Datasette Agent: improving SQL system prompts with DSPy
Simon Willison used DSPy and Claude Fable 5 on 2nd July 2026 to evaluate and refine Datasette Agent's read-only SQL system prompts.
TL;DR
- 01Simon Willison used DSPy and Claude Fable 5 on 2nd July 2026 to evaluate and refine Datasette Agent's read-only SQL system prompts.
- 02Datasette Agent has been evaluated and tweaked using the DSPy framework to improve its read-only SQL system prompts, Simon Willison wrote on 2nd July 2026.

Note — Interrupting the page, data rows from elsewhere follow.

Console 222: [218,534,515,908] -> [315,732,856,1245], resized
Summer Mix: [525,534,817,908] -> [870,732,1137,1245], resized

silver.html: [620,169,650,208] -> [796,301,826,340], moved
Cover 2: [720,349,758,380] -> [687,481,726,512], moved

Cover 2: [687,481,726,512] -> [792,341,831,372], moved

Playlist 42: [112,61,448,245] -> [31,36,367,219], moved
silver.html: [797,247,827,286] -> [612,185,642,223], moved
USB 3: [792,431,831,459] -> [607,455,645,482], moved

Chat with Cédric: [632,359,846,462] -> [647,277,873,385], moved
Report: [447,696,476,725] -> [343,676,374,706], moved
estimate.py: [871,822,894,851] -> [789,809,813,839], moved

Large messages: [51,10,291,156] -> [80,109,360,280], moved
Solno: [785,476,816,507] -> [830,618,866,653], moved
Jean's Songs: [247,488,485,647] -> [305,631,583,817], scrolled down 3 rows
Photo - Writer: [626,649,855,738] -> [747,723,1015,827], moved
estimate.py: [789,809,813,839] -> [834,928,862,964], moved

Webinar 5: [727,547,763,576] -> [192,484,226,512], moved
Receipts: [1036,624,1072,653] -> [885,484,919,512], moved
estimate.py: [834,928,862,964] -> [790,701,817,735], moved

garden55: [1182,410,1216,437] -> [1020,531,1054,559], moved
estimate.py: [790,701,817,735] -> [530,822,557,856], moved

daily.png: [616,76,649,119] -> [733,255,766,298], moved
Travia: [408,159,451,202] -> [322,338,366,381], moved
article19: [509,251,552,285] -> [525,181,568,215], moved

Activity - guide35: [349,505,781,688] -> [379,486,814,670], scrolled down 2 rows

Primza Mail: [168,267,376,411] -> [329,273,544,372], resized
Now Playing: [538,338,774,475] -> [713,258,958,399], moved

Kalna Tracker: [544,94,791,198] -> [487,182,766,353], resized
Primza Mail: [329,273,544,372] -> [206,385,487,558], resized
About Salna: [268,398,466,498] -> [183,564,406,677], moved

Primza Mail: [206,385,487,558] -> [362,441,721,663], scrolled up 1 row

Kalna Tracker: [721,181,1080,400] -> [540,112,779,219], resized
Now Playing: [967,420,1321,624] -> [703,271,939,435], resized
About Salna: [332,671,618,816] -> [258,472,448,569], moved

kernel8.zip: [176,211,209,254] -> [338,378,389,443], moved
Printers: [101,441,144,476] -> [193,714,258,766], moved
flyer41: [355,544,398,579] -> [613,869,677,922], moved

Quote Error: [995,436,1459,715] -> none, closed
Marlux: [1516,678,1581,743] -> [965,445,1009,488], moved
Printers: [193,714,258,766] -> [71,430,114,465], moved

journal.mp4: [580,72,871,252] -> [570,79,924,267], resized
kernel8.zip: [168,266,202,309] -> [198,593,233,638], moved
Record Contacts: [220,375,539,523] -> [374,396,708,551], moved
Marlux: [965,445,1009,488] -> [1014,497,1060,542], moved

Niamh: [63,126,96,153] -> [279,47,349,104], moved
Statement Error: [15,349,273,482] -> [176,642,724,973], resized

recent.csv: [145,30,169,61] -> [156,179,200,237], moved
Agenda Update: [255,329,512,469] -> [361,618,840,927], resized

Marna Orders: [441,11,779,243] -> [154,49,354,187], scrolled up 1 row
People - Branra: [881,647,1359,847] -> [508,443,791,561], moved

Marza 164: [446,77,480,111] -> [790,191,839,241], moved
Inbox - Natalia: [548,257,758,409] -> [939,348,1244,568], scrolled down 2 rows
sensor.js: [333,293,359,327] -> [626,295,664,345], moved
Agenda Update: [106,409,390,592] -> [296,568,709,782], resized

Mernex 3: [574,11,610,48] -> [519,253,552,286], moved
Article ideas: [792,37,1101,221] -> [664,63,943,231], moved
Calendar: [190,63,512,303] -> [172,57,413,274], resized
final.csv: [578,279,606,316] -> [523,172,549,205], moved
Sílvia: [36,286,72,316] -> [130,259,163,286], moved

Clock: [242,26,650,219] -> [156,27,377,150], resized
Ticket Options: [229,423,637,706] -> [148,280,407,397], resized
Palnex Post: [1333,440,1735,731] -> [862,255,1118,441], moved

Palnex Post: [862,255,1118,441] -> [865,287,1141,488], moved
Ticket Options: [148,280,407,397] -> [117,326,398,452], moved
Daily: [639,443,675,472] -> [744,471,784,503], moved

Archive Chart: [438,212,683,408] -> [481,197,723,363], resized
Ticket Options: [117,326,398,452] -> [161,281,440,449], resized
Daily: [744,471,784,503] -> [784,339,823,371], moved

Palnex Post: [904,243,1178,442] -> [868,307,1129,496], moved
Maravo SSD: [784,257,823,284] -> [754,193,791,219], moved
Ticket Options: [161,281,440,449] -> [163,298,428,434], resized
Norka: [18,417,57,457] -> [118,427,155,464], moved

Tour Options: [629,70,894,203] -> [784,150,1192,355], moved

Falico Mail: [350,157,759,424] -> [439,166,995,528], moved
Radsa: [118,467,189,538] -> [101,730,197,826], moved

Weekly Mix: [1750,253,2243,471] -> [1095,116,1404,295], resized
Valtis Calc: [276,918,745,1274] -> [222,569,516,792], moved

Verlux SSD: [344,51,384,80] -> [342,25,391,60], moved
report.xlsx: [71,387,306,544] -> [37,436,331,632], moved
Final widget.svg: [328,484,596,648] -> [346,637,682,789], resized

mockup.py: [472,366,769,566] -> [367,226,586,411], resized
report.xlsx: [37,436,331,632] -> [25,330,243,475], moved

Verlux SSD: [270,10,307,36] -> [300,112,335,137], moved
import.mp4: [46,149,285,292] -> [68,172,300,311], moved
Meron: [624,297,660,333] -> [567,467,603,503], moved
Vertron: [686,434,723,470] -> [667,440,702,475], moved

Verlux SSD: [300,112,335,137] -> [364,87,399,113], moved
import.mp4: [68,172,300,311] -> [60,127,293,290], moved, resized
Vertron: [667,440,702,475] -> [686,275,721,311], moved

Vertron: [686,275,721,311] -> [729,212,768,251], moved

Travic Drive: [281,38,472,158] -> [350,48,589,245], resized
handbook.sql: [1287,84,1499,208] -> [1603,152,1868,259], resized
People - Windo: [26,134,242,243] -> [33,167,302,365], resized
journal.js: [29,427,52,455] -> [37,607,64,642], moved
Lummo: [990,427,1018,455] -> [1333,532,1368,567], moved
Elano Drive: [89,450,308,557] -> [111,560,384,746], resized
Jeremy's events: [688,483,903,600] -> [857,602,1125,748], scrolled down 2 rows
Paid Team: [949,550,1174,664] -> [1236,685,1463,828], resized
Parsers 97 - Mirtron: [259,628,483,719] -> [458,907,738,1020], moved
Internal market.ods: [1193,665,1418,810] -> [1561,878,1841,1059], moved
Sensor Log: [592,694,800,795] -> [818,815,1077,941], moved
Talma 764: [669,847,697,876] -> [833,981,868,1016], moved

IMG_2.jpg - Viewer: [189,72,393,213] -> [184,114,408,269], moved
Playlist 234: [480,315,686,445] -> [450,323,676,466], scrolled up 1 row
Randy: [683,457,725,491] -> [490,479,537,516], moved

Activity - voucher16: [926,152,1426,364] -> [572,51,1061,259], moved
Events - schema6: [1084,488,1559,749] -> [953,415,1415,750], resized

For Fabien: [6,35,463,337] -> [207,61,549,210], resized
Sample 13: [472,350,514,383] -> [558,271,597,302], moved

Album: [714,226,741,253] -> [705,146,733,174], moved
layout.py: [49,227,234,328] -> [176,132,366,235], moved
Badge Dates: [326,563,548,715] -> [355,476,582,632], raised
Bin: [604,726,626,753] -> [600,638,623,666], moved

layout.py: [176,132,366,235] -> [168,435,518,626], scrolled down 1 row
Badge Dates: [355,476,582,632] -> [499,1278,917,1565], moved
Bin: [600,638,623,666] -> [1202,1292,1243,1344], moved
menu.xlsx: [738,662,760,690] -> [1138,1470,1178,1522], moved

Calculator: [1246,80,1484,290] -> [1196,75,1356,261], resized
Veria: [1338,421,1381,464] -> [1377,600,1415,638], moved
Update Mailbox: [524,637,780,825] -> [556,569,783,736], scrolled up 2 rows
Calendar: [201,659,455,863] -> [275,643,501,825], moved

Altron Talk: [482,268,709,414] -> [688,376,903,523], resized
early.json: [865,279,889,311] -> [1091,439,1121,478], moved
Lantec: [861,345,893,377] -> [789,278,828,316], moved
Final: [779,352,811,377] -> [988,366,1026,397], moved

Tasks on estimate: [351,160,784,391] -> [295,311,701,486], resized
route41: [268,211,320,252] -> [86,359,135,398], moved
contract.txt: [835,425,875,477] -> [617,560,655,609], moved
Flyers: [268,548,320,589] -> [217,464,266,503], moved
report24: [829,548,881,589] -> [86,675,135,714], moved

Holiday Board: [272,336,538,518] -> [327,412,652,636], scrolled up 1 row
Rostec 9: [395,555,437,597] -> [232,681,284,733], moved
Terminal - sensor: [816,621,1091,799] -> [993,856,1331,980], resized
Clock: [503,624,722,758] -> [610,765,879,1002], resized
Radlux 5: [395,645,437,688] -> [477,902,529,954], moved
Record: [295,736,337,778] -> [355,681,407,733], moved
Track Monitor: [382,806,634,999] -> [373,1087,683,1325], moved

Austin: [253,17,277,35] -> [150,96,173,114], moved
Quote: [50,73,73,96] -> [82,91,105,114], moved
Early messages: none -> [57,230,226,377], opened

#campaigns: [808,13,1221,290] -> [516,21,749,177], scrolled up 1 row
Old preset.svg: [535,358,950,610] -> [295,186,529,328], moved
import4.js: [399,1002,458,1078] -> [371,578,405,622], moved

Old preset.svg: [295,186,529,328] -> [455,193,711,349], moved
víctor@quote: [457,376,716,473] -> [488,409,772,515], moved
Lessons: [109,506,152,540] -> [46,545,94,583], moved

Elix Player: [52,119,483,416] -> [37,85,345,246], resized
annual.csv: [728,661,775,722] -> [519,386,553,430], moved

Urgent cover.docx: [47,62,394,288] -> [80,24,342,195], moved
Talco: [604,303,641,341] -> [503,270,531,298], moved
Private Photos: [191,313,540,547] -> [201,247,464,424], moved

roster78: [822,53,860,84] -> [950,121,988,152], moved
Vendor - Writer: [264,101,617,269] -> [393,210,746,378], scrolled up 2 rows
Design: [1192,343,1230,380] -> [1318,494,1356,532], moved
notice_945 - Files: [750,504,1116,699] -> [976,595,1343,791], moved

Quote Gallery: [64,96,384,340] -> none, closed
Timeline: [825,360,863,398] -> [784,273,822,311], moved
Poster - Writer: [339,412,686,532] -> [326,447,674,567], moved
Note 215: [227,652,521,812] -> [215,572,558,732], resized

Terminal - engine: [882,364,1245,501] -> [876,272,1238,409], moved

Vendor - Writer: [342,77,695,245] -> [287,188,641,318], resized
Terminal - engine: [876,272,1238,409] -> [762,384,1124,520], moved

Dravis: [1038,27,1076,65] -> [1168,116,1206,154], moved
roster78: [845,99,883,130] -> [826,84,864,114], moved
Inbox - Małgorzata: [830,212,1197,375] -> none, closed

- 03The project runs DSPy agents against an in-process Datasette and scores their behaviour against a gold-standard, auto-generated dataset using custom metrics.
Datasette Agent has been evaluated and tweaked using the DSPy framework to improve its read-only SQL system prompts, Simon Willison wrote on 2nd July 2026. The project runs DSPy agents against an in-process Datasette and scores their behaviour against a gold-standard, auto-generated dataset using custom metrics.
How did Willison use DSPy to test Datasette Agent?
Willison used a DSPy-based harness in which DSPy agents invoke Datasette Agent’s actual tool implementations and prompts against a live in-process Datasette, then evaluate results against an auto-generated gold-standard dataset. He launched the experiment by installing the latest Datasette alpha, datasette-agent, and dspy, and running an asynchronous research task in Claude Code for web using Claude Fable 5.
The harness executes the real prompts and tools, not a mock, and collects traces for evaluation with bespoke metrics. Willison notes that the setup lets DSPy run the same prompts and tool calls Datasette Agent uses in production, enabling direct comparison to the gold-standard answers.
What concrete changes did DSPy and Fable identify?
DSPy testing (orchestrated by Claude Fable 5) exercised models including GPT 4.1 mini and GPT 4.1 nano and surfaced specific prompt weaknesses to address. One concrete example: the prompt’s schema listing gave only table names, and the advice to "don't call describe_table if you already have the information" triggered column-name guessing (page_count, o.order_id, first_name) and error-retry loops in baseline traces.
Fable recommended either including column names in the prompt's schema listing or softening that advice. Willison describes this as one of several promising directions uncovered by the experiments, and he highlights the schema-listing issue as particularly useful feedback for improving the system prompt.
Why does this matter?
Improving system prompts reduces unnecessary tool calls, spurious column-name guesses, and error-retry loops that waste model tokens and produce incorrect answers. By running DSPy agents against the real Datasette Agent implementation and scoring them against a generated gold-standard dataset, this work gives prompt authors a repeatable way to find and fix practical failures in SQL question answering. That should make read-only SQL responses more reliable and predictable for end users.
What did the experiment actually run?
Willison writes that Fable chose to test using GPT 4.1 mini and GPT 4.1 nano, and that those runs led to the specific prompt-change suggestions above. The test workflow combined the DSPy harness, the datasette-agent implementation, and a live in-process Datasette, producing traces that revealed behaviours such as column guessing and retry loops.
What to watch
Watch the datasette-agent project for updates to the system prompt, particularly changes that add column names to schema listings or alter the guidance about calling describe_table. Also look for follow-up posts or experiments using DSPy and Claude Fable 5 that apply the same harness to other agent behaviours or prompt variants.